OSLO: The Nobel Peace Prize was on Friday awarded to the Japanese anti-nuclear group Nihon Hidankyo, a grassroots movement of atomic bomb survivors from Hiroshima and Nagasaki, also known as Hibakusha.
The group, founded in 1956, received the honour “for its efforts to achieve a world free of nuclear weapons and for demonstrating through witness testimony that nuclear weapons must never be used again,” said Jorgen Watne Frydnes, the chair of the Norwegian Nobel Committee in Oslo.
The co-head of the group expressed surprise at winning the award.
“Never did I dream this could happen,” Toshiyuki Mimaki told reporters in Tokyo with tears in his eyes.

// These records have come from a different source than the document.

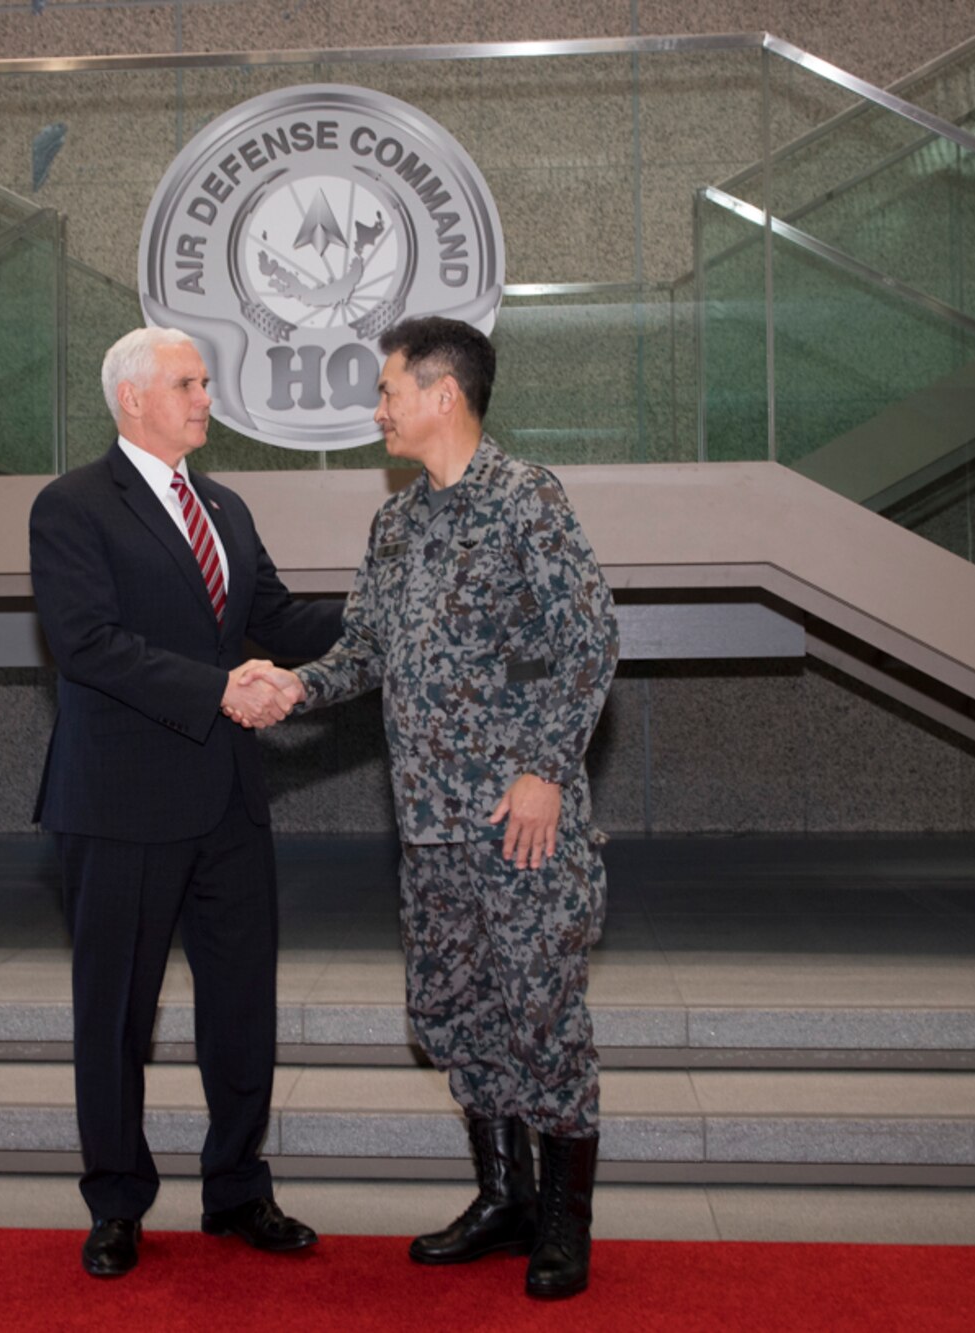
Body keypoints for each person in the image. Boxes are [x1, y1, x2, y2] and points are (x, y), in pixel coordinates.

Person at [243, 316, 619, 1300]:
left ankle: (564, 1223)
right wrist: (292, 686)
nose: (377, 410)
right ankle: (504, 1200)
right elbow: (363, 652)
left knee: (543, 1017)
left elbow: (589, 641)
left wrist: (544, 767)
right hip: (430, 827)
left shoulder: (525, 500)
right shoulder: (395, 525)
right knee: (456, 1015)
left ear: (441, 394)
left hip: (518, 824)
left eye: (388, 392)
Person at [29, 326, 342, 1279]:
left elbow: (275, 620)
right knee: (115, 1016)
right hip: (120, 803)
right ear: (132, 398)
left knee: (243, 1007)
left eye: (205, 381)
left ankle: (238, 1188)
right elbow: (87, 643)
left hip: (230, 803)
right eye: (189, 382)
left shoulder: (226, 505)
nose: (208, 396)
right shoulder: (72, 506)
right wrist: (219, 689)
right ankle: (117, 1202)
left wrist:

“It has been said that because of nuclear weapons, the world maintains peace,” he said. But “if Russia uses them against Ukraine, Israel against Gaza, it won´t end there,” he warned. “Politicians should know these things.”
The Nobel committee expressed alarm that the international “nuclear taboo” that developed in response to the atomic bomb attacks of August 1945 was “under pressure”.
“This year´s prize is a prize that focuses on the necessity of upholding this nuclear taboo. And we all have a responsibility, particularly the nuclear powers,” Frydnes told reporters.